BEGIN
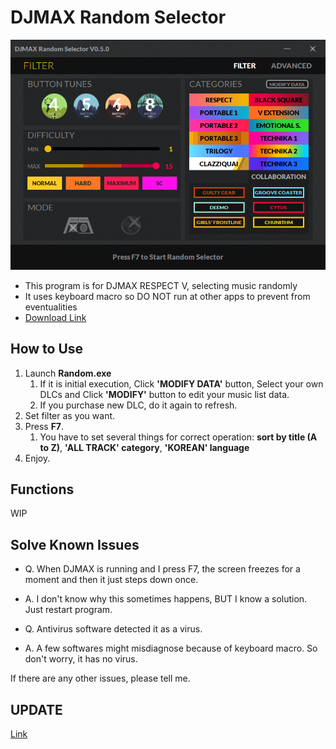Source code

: # DJMAX Random Selector
![Alt Text](images/preview1.png)

* This program is for DJMAX RESPECT V, selecting music randomly
* It uses keyboard macro so DO NOT run at other apps to prevent from eventualities
* [Download Link](https://github.com/wowvv0w/DJMAX_Random_Selector/releases)

## How to Use

1. Launch **Random.exe**
    1. If it is initial execution, Click **'MODIFY DATA'** button, Select your own DLCs and Click **'MODIFY'** button to edit your music list data.
    2. If you purchase new DLC, do it again to refresh.
2. Set filter as you want.
3. Press **F7**.
    1. You have to set several things for correct operation: **sort by title (A to Z)**, **'ALL TRACK' category**, **'KOREAN' language**
4. Enjoy.

## Functions

WIP

## Solve Known Issues

* Q. When DJMAX is running and I press F7, the screen freezes for a moment and then it just steps down once.
* A. I don't know why this sometimes happens, BUT I know a solution. Just restart program.

* Q. Antivirus software detected it as a virus.
* A. A few softwares might misdiagnose because of keyboard macro. So don't worry, it has no virus.

If there are any other issues, please tell me.

## UPDATE

[Link](https://github.com/wowvv0w/DJMAX_Random_Selector/blob/main/UPDATE.md)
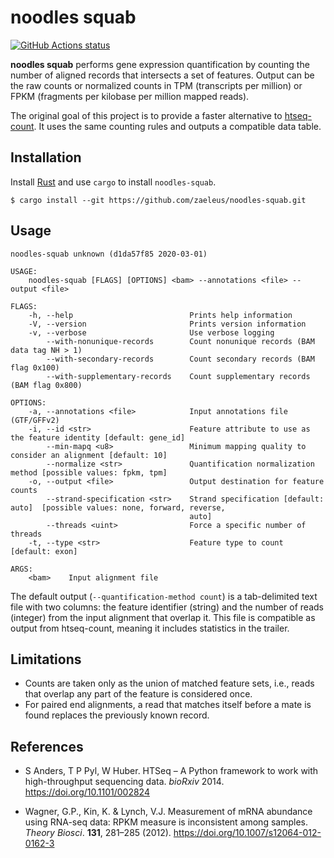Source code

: # noodles squab

[![GitHub Actions status](https://github.com/zaeleus/noodles-squab/workflows/CI/badge.svg)](https://github.com/zaeleus/noodles-squab/actions)

**noodles squab** performs gene expression quantification by counting the
number of aligned records that intersects a set of features. Output can be the
raw counts or normalized counts in TPM (transcripts per million) or FPKM
(fragments per kilobase per million mapped reads).

The original goal of this project is to provide a faster alternative to
[htseq-count]. It uses the same counting rules and outputs a compatible data
table.

[htseq-count]: https://htseq.readthedocs.io/en/master/count.html

## Installation

Install [Rust] and use `cargo` to install `noodles-squab`.

```
$ cargo install --git https://github.com/zaeleus/noodles-squab.git
```

[Rust]: https://www.rust-lang.org/tools/install


## Usage

```
noodles-squab unknown (d1da57f85 2020-03-01)

USAGE:
    noodles-squab [FLAGS] [OPTIONS] <bam> --annotations <file> --output <file>

FLAGS:
    -h, --help                          Prints help information
    -V, --version                       Prints version information
    -v, --verbose                       Use verbose logging
        --with-nonunique-records        Count nonunique records (BAM data tag NH > 1)
        --with-secondary-records        Count secondary records (BAM flag 0x100)
        --with-supplementary-records    Count supplementary records (BAM flag 0x800)

OPTIONS:
    -a, --annotations <file>            Input annotations file (GTF/GFFv2)
    -i, --id <str>                      Feature attribute to use as the feature identity [default: gene_id]
        --min-mapq <u8>                 Minimum mapping quality to consider an alignment [default: 10]
        --normalize <str>               Quantification normalization method [possible values: fpkm, tpm]
    -o, --output <file>                 Output destination for feature counts
        --strand-specification <str>    Strand specification [default: auto]  [possible values: none, forward, reverse,
                                        auto]
        --threads <uint>                Force a specific number of threads
    -t, --type <str>                    Feature type to count [default: exon]

ARGS:
    <bam>    Input alignment file
```

The default output (`--quantification-method count`) is a tab-delimited text
file with two columns: the feature identifier (string) and the number of reads
(integer) from the input alignment that overlap it. This file is compatible as
output from htseq-count, meaning it includes statistics in the trailer.

## Limitations

  * Counts are taken only as the union of matched feature sets, i.e., reads that
    overlap any part of the feature is considered once.
  * For paired end alignments, a read that matches itself before a mate is
    found replaces the previously known record.

## References

  * S Anders, T P Pyl, W Huber. HTSeq – A Python framework to work with
    high-throughput sequencing data. _bioRxiv_ 2014.
    https://doi.org/10.1101/002824

  * Wagner, G.P., Kin, K. & Lynch, V.J. Measurement of mRNA abundance using
    RNA-seq data: RPKM measure is inconsistent among samples. _Theory Biosci_.
    **131**, 281–285 (2012). https://doi.org/10.1007/s12064-012-0162-3
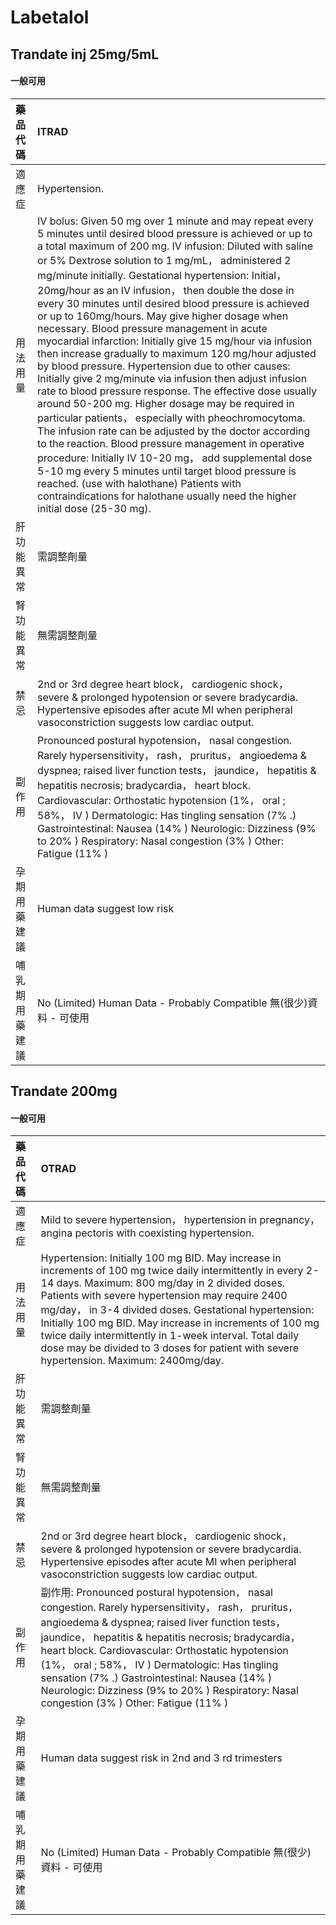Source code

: # Labetalol

## Trandate inj 25mg/5mL

#### 一般可用

| 藥品代碼       | ITRAD                                                                                                                                                                                                                                                                                                                                                                                                                                                                                                                                                                                                                                                                                                                                                                                                                                                                                                                                                                                                                                                                                                                                                                                                                                                                                       |
|:---------------|:--------------------------------------------------------------------------------------------------------------------------------------------------------------------------------------------------------------------------------------------------------------------------------------------------------------------------------------------------------------------------------------------------------------------------------------------------------------------------------------------------------------------------------------------------------------------------------------------------------------------------------------------------------------------------------------------------------------------------------------------------------------------------------------------------------------------------------------------------------------------------------------------------------------------------------------------------------------------------------------------------------------------------------------------------------------------------------------------------------------------------------------------------------------------------------------------------------------------------------------------------------------------------------------------|
| 適應症         | Hypertension.                                                                                                                                                                                                                                                                                                                                                                                                                                                                                                                                                                                                                                                                                                                                                                                                                                                                                                                                                                                                                                                                                                                                                                                                                                                                               |
| 用法用量       | IV bolus: Given 50 mg over 1 minute and may repeat every 5 minutes until desired blood pressure is achieved or up to a total maximum of 200 mg. IV infusion: Diluted with saline or 5% Dextrose solution to 1 mg/mL， administered 2 mg/minute initially. Gestational hypertension: Initial， 20mg/hour as an IV infusion， then double the dose in every 30 minutes until desired blood pressure is achieved or up to 160mg/hours. May give higher dosage when necessary. Blood pressure management in acute myocardial infarction: Initially give 15 mg/hour via infusion then increase gradually to maximum 120 mg/hour adjusted by blood pressure. Hypertension due to other causes: Initially give 2 mg/minute via infusion then adjust infusion rate to blood pressure response. The effective dose usually around 50-200 mg. Higher dosage may be required in particular patients， especially with pheochromocytoma. The infusion rate can be adjusted by the doctor according to the reaction. Blood pressure management in operative procedure: Initially IV 10-20 mg， add supplemental dose 5-10 mg every 5 minutes until target blood pressure is reached. (use with halothane) Patients with contraindications for halothane usually need the higher initial dose (25-30 mg). |
| 肝功能異常     | 需調整劑量                                                                                                                                                                                                                                                                                                                                                                                                                                                                                                                                                                                                                                                                                                                                                                                                                                                                                                                                                                                                                                                                                                                                                                                                                                                                                  |
| 腎功能異常     | 無需調整劑量                                                                                                                                                                                                                                                                                                                                                                                                                                                                                                                                                                                                                                                                                                                                                                                                                                                                                                                                                                                                                                                                                                                                                                                                                                                                                |
| 禁忌           | 2nd or 3rd degree heart block， cardiogenic shock， severe & prolonged hypotension or severe bradycardia. Hypertensive episodes after acute MI when peripheral vasoconstriction suggests low cardiac output.                                                                                                                                                                                                                                                                                                                                                                                                                                                                                                                                                                                                                                                                                                                                                                                                                                                                                                                                                                                                                                                                                |
| 副作用         | Pronounced postural hypotension， nasal congestion. Rarely hypersensitivity， rash， pruritus， angioedema & dyspnea; raised liver function tests， jaundice， hepatitis & hepatitis necrosis; bradycardia， heart block. Cardiovascular: Orthostatic hypotension (1%， oral ; 58%， IV ) Dermatologic: Has tingling sensation (7% .) Gastrointestinal: Nausea (14% ) Neurologic: Dizziness (9% to 20% ) Respiratory: Nasal congestion (3% ) Other: Fatigue (11% )                                                                                                                                                                                                                                                                                                                                                                                                                                                                                                                                                                                                                                                                                                                                                                                                                          |
| 孕期用藥建議   | Human data suggest low risk                                                                                                                                                                                                                                                                                                                                                                                                                                                                                                                                                                                                                                                                                                                                                                                                                                                                                                                                                                                                                                                                                                                                                                                                                                                                 |
| 哺乳期用藥建議 | No (Limited) Human Data - Probably Compatible 無(很少)資料 - 可使用                                                                                                                                                                                                                                                                                                                                                                                                                                                                                                                                                                                                                                                                                                                                                                                                                                                                                                                                                                                                                                                                                                                                                                                                                         |

## Trandate 200mg

#### 一般可用

| 藥品代碼       | OTRAD                                                                                                                                                                                                                                                                                                                                                                                                                                                                                       |
|:---------------|:--------------------------------------------------------------------------------------------------------------------------------------------------------------------------------------------------------------------------------------------------------------------------------------------------------------------------------------------------------------------------------------------------------------------------------------------------------------------------------------------|
| 適應症         | Mild to severe hypertension， hypertension in pregnancy， angina pectoris with coexisting hypertension.                                                                                                                                                                                                                                                                                                                                                                                     |
| 用法用量       | Hypertension: Initially 100 mg BID. May increase in increments of 100 mg twice daily intermittently in every 2-14 days. Maximum: 800 mg/day in 2 divided doses. Patients with severe hypertension may require 2400 mg/day， in 3-4 divided doses. Gestational hypertension: Initially 100 mg BID. May increase in increments of 100 mg twice daily intermittently in 1-week interval. Total daily dose may be divided to 3 doses for patient with severe hypertension. Maximum: 2400mg/day. |
| 肝功能異常     | 需調整劑量                                                                                                                                                                                                                                                                                                                                                                                                                                                                                  |
| 腎功能異常     | 無需調整劑量                                                                                                                                                                                                                                                                                                                                                                                                                                                                                |
| 禁忌           | 2nd or 3rd degree heart block， cardiogenic shock， severe & prolonged hypotension or severe bradycardia. Hypertensive episodes after acute MI when peripheral vasoconstriction suggests low cardiac output.                                                                                                                                                                                                                                                                                |
| 副作用         | 副作用: Pronounced postural hypotension， nasal congestion. Rarely hypersensitivity， rash， pruritus， angioedema & dyspnea; raised liver function tests， jaundice， hepatitis & hepatitis necrosis; bradycardia， heart block. Cardiovascular: Orthostatic hypotension (1%， oral ; 58%， IV ) Dermatologic: Has tingling sensation (7% .) Gastrointestinal: Nausea (14% ) Neurologic: Dizziness (9% to 20% ) Respiratory: Nasal congestion (3% ) Other: Fatigue (11% )                  |
| 孕期用藥建議   | Human data suggest risk in 2nd and 3 rd trimesters                                                                                                                                                                                                                                                                                                                                                                                                                                          |
| 哺乳期用藥建議 | No (Limited) Human Data - Probably Compatible 無(很少)資料 - 可使用                                                                                                                                                                                                                                                                                                                                                                                                                         |

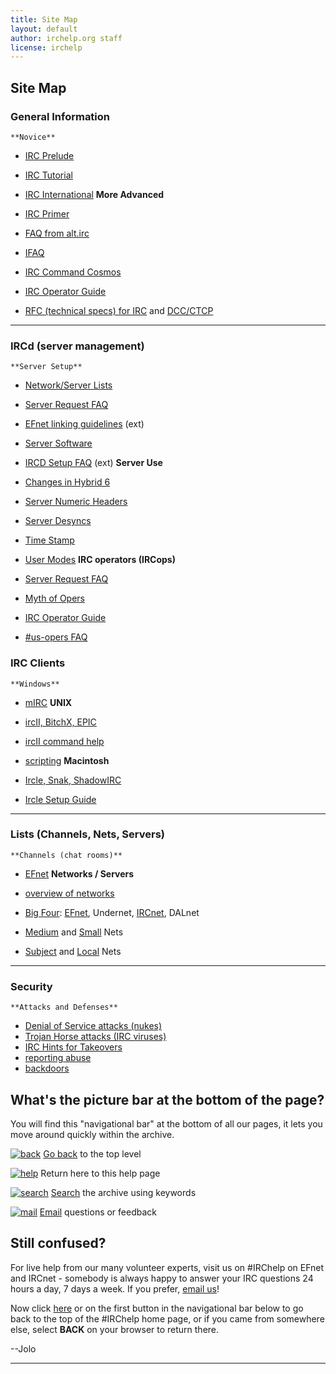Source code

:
 ```yaml
---
title: Site Map
layout: default
author: irchelp.org staff
license: irchelp
---
```


## Site Map

### General Information

    **Novice**

  * [IRC Prelude](/irchelp/new2irc.html)
  * [IRC Tutorial](/irchelp/irctutorial.html)
  * [IRC International](/irchelp/misc/foreign.html)     **More Advanced**

  * [IRC Primer](/irchelp/ircprimer.html)
  * [FAQ from alt.irc](/irchelp/faq.html)
  * [IFAQ](/irchelp/ifaq.html)
  * [IRC Command Cosmos](/irchelp/misc/ccosmos.html)
  * [IRC Operator Guide](/irchelp/ircd/ircopguide.html)
  * [RFC (technical specs) for IRC](/irchelp/rfc/) and [DCC/CTCP](/irchelp/rfc/ctcpspec.html)

* * *

### IRCd (server management)

    **Server Setup**

  * [Network/Server Lists](/irchelp/networks/)
  * [Server Request FAQ](/irchelp/ircd/server-request.html)
  * [EFnet linking guidelines](ftp://ftp.blackened.com/pub/irc/new-server-guidelines) (ext)
  * [Server Software](/irchelp/ircd/)
  * [IRCD Setup FAQ](http://www.alleged.com/faq/) (ext)      **Server Use**

  * [Changes in Hybrid 6](hybrid6.html)
  * [Server Numeric Headers](/irchelp/ircd/numerics.html)
  * [Server Desyncs](/irchelp/ircd/desync.html)
  * [Time Stamp](/irchelp/ircd/ircserv.html)
  * [User Modes](/irchelp/misc/umodes.html)     **IRC operators (IRCops)**

  * [Server Request FAQ](/irchelp/ircd/server-request.html)
  * [Myth of Opers](/irchelp/ircd/opermyth.html)
  * [IRC Operator Guide](/irchelp/ircd/ircopguide.html)
  * [#us-opers FAQ](/irchelp/ircd/usfaq.html)

### IRC Clients

    **Windows**

  * [mIRC](/irchelp/mirc/)     **UNIX**

  * [ircII, BitchX, EPIC](/irchelp/ircii/)
  * [ircII command help](/irchelp/ircii/commands/)
  * [scripting](/irchelp/script/)     **Macintosh**

  * [Ircle, Snak, ShadowIRC](/irchelp/mac/)
  * [Ircle Setup Guide](/irchelp/mac/ircle_setup.html)

* * *

### Lists (Channels, Nets, Servers)

    **Channels (chat rooms)**

  * [EFnet](/irchelp/chanlist/)     **Networks / Servers**

  * [overview of networks](/irchelp/networks/servers/)
  * [Big Four](/irchelp/networks/nets/big4.html):
[EFnet](/irchelp/networks/servers/efnet.html), Undernet,
[IRCnet](/irchelp/networks/servers/ircnet.html), DALnet

  * [Medium](/irchelp/networks/nets/medium.html) and [Small](/irchelp/networks/nets/small.html) Nets
  * [Subject](/irchelp/networks/nets/subject.html) and [Local](/irchelp/networks/nets/local.html) Nets

* * *

### Security

    **Attacks and Defenses**

  * [Denial of Service attacks (nukes)](/irchelp/nuke/)
  * [Trojan Horse attacks (IRC viruses)](/irchelp/security/trojan.html)
  * [IRC Hints for Takeovers](/irchelp/misc/hints.html)
  * [reporting abuse](/irchelp/misc/irclog.html)
  * [backdoors](/irchelp/security/irc-backdoor.txt)

## What's the picture bar at the bottom of the page?

You will find this "navigational bar" at the bottom of all our pages, it lets
you move around quickly within the archive.

[![back](/irchelp/Pix/ihback.gif)](/irchelp/) [Go back](/irchelp/) to the top
level

[![help](/irchelp/Pix/ihhelp.gif)](/irchelp/help.html) Return here to this
help page

[![search](/irchelp/Pix/ihsearch.gif)](/irchelp/search_engine.cgi)
[Search](/irchelp/search_engine.cgi) the archive using keywords

[![mail](/irchelp/Pix/ihmail.gif)](/irchelp/mail.cgi) [Email](mail.cgi)
questions or feedback

## Still confused?

For live help from our many volunteer experts, visit us on #IRChelp on EFnet
and IRCnet - somebody is always happy to answer your IRC questions 24 hours a
day, 7 days a week. If you prefer, [email us](/irchelp/mail.cgi)!

Now click [here](/irchelp/) or on the first button in the navigational bar
below to go back to the top of the #IRChelp home page, or if you came from
somewhere else, select **BACK** on your browser to return there.

--Jolo

* * *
END
What is needed is an exact copy of the lines from the start of the listing above through the line that holds "# noodles squab", with the pictures left out.

Source code

: # DJMAX Random Selector
![Alt Text](images/preview1.png)

* This program is for DJMAX RESPECT V, selecting music randomly
* It uses keyboard macro so DO NOT run at other apps to prevent from eventualities
* [Download Link](https://github.com/wowvv0w/DJMAX_Random_Selector/releases)

## How to Use

1. Launch **Random.exe**
    1. If it is initial execution, Click **'MODIFY DATA'** button, Select your own DLCs and Click **'MODIFY'** button to edit your music list data.
    2. If you purchase new DLC, do it again to refresh.
2. Set filter as you want.
3. Press **F7**.
    1. You have to set several things for correct operation: **sort by title (A to Z)**, **'ALL TRACK' category**, **'KOREAN' language**
4. Enjoy.

## Functions

WIP

## Solve Known Issues

* Q. When DJMAX is running and I press F7, the screen freezes for a moment and then it just steps down once.
* A. I don't know why this sometimes happens, BUT I know a solution. Just restart program.

* Q. Antivirus software detected it as a virus.
* A. A few softwares might misdiagnose because of keyboard macro. So don't worry, it has no virus.

If there are any other issues, please tell me.

## UPDATE

[Link](https://github.com/wowvv0w/DJMAX_Random_Selector/blob/main/UPDATE.md)
Source code

: # noodles squab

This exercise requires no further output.